■ About this exercise
Copy out exactly the lines below that run from the one holding "vfov_deg: 21.8" to the one holding "focal_mm: 4.15", keeping both of those lines and no others.

■ Provided material
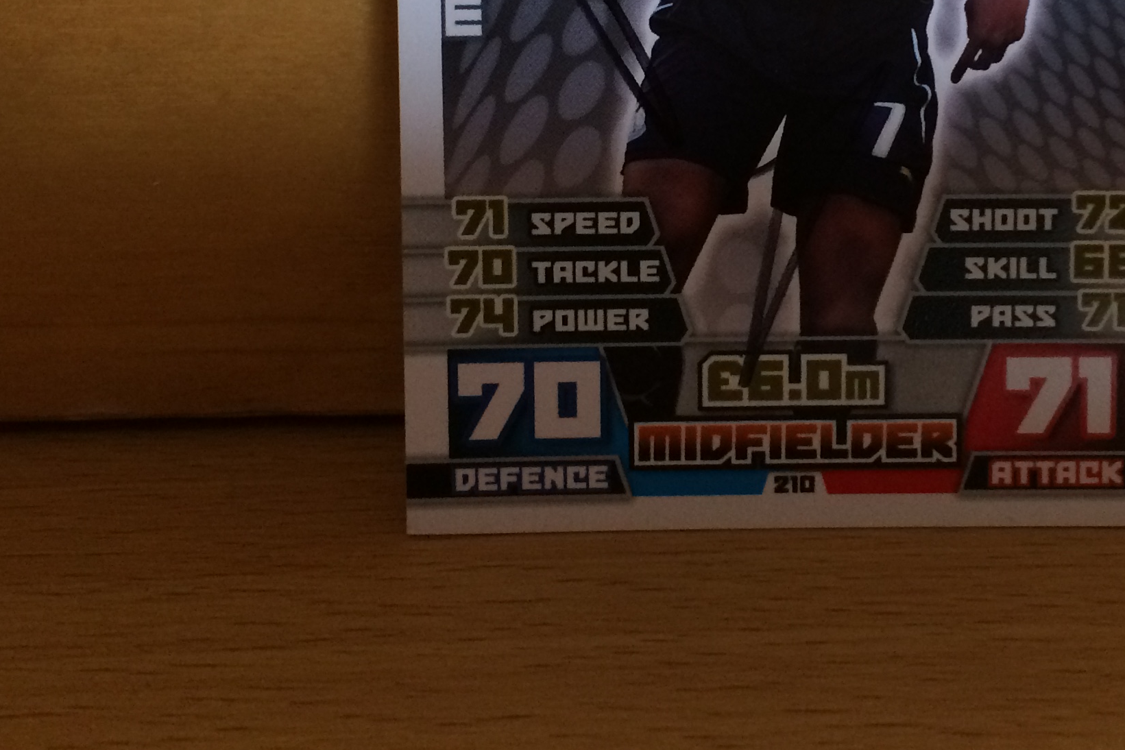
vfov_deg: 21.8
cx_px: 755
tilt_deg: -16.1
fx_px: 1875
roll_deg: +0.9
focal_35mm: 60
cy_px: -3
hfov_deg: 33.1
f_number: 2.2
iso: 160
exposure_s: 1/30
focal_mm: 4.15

---

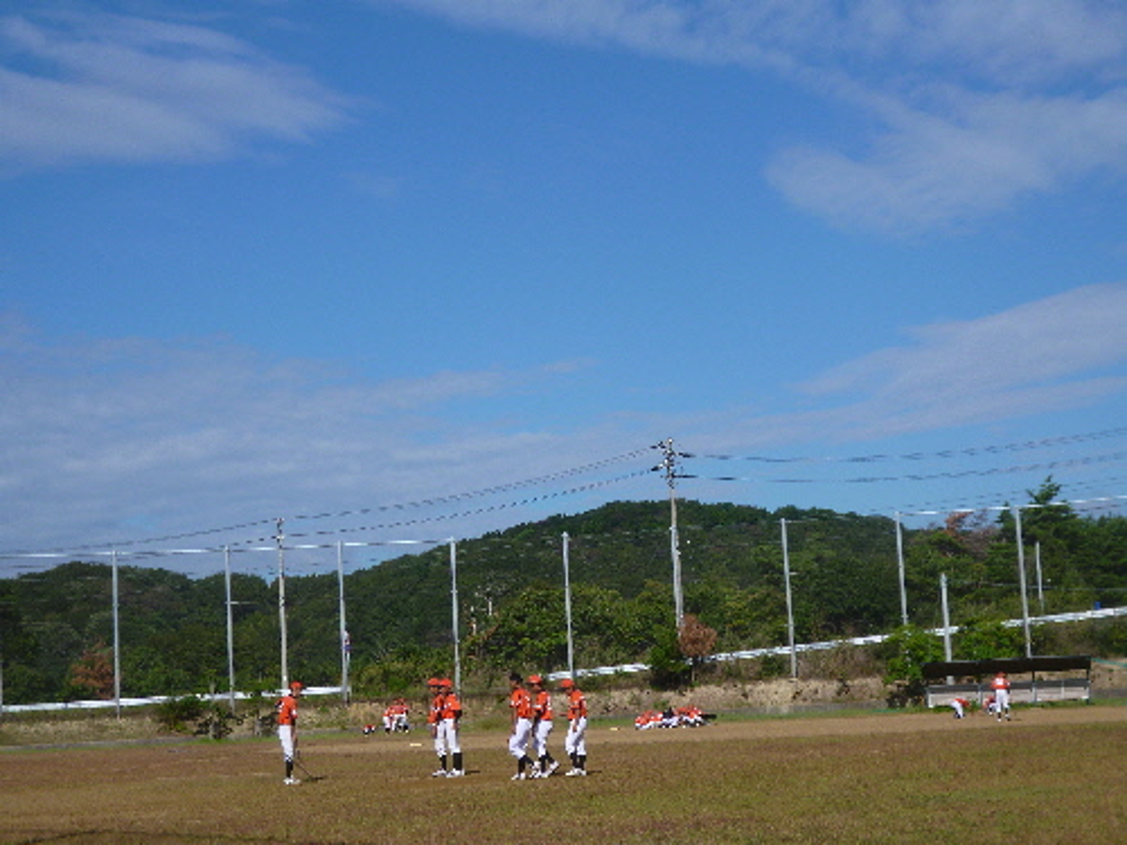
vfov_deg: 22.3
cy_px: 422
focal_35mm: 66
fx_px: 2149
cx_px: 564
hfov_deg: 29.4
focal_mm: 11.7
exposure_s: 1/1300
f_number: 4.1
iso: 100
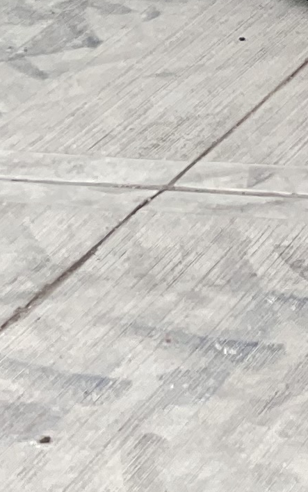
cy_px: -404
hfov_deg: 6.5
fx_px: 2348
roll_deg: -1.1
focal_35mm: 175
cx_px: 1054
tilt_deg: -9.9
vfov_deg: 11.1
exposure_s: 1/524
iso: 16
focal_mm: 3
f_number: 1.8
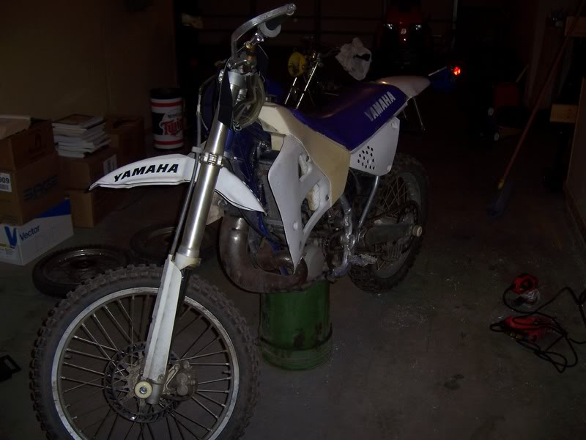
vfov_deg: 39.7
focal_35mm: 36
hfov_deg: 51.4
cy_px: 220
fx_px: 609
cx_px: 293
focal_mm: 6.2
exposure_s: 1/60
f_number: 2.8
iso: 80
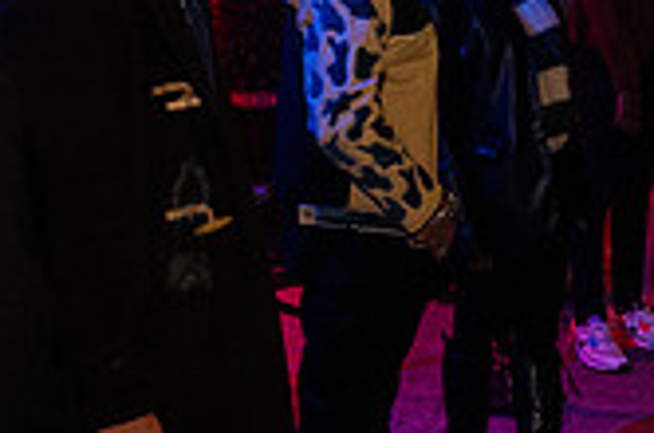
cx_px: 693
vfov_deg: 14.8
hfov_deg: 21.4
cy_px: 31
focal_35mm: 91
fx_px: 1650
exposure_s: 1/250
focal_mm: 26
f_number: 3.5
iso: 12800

■ Reply
vfov_deg: 21.8
cx_px: 755
tilt_deg: -16.1
fx_px: 1875
roll_deg: +0.9
focal_35mm: 60
cy_px: -3
hfov_deg: 33.1
f_number: 2.2
iso: 160
exposure_s: 1/30
focal_mm: 4.15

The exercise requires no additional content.